CÝLD       ALFABE       KONU       KABR-Ý ÞERÝFLER

ALFABE - CÝLD                      1.   2.   3.   4.   5.   6.
     
 

EVLİYÂ HAYÂTINDAN SAHÎFELER

Evliyânın büyüklerinden Hâce Mevdûd Çeştî (rahmetullahi teâlâ aleyh) pederi vefât ettiğinde yirmi dört yaşındaydı. Pederinin yerine geçerek, talebe yetiştirmeye başladı. Babasının talebeleri, onu hoca kabûl ettiler. Hâce Mevdûd'un babasının vefât haberi, Şeyh-ül-İslâm Ahmed-i Nâmıkî Câmî'ye ulaşınca, Ahmed-i Nâmıkî: "Hâce Mevdûd, büyüklerin yetiştiği bir âiledendir ve daha çok gençtir. Bunun için, onun yanına gidip onun yetişmesini, terbiyesini tamamlıyayım. Onun vilâyetinde bir payım bulunsun. Eğer böyle yapmazsam, onun mübârek âilesine karşı vazifemi yapmamış ve onlara ihânet etmiş olurum." buyurdu.

Ahmed-i Nâmıkî Câmî, yanında talebelerinden kalabalık bir grup ile Câm'dan Çeşt'e doğru yola çıktı. Herat'a vardığında bâzı münâfıklar, Hâce Mevdûd'a gittiler ve "Şeyh-ül-İslâm Ahmed-i Nâmıkî Câmî babanızın vefâtını işitmiş. Sizin için ise, o daha çok gençtir, gidip onun vilâyetine müdâhale edeyim demektedir." dediler. Münâfıkların bu sözleri üzerine, Hâce Mevdûd bir müddet murâkabe etti. Sonra başını kaldırarak onlara: "Sizin söylediklerinizin hepsi yanlıştır ve işitilmemiş şeylerdir. Ahmed-i Nâmıkî Câmî, muhabbet ve ihlâsla bizi kuvvetlendirmeye geliyor." buyurdu. Bu sırada Ahmed-i Nâmıkî Câmî hazretlerinin yakına geldiğini haber verdiler. Bunun üzerine Hâce Mevdûd Çeştî onu karşılamaya çıktı. Orada bulunan ard niyetli münâfıklar:

"Şâyet Şeyh onu ister istemez karşılayacak ise, çok kalabalık bir grup ile karşılamamalıdır." dediler. Hâce Mevdûd, bu sözlere hiç îtibâr etmedi. Dört bin talebesi ile yola çıktı. Yolda Herat'a kadar kiminle karşılaştı ise, hepsi ona talebe oldu. O kadar kalabalık görülmemişti.

══════════

Görevin Amacı:
Hâce Mevdûd Çeştî hakkındaki yukarıdaki metne göre şu soruları cevaplayınız:
(a) Hâce Mevdûd Çeştî, babası vefât ettiğinde kaç yaşındaydı?
(b) Ahmed-i Nâmıkî Câmî, talebeleriyle hangi yerden hangi yere doğru yola çıktı?
(c) Hâce Mevdûd, Ahmed-i Nâmıkî Câmî'yi karşılamak için kaç talebesiyle yola çıktı?

══════════

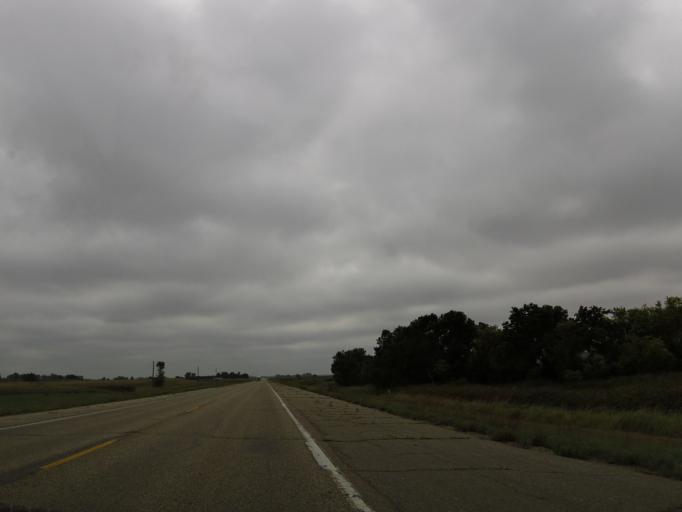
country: US
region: South Dakota
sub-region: Deuel County
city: Clear Lake
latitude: 44.9225
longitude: -96.6795
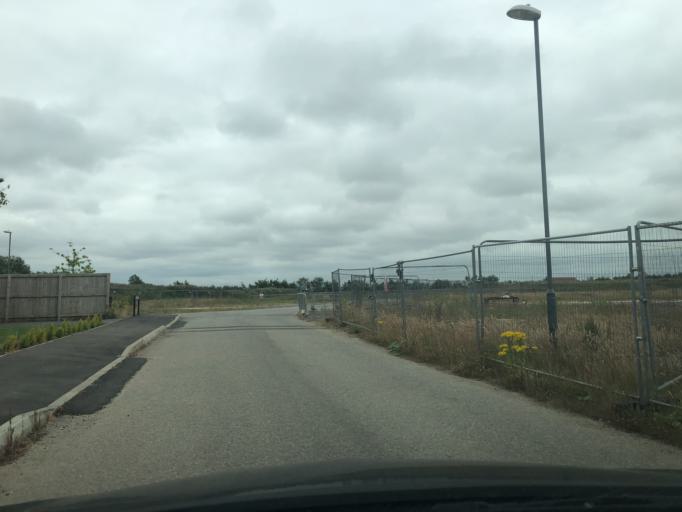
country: GB
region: England
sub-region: North Yorkshire
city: Filey
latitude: 54.2038
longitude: -0.2985
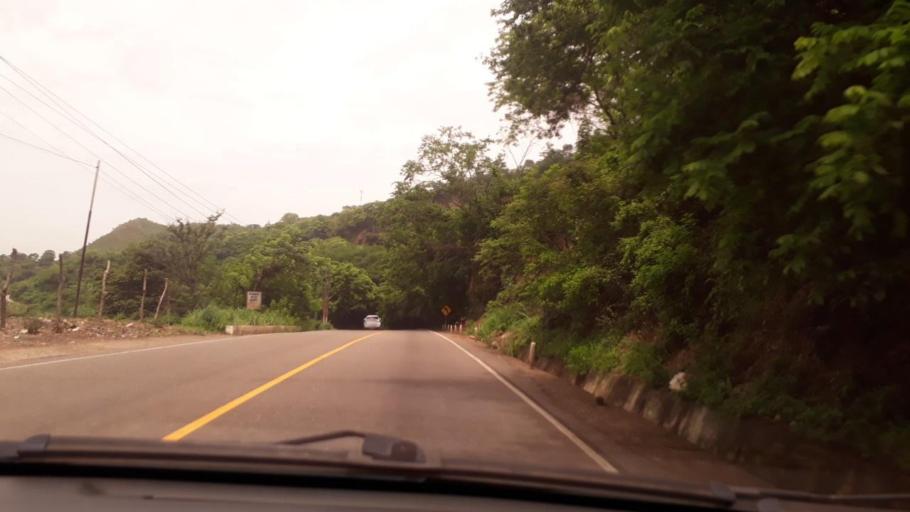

══════════

Görevin Sonucu:
(a) Yirmi dört yaşındaydı.
(b) Câm'dan Çeşt'e doğru yola çıktı.
(c) Dört bin talebesiyle yola çıktı.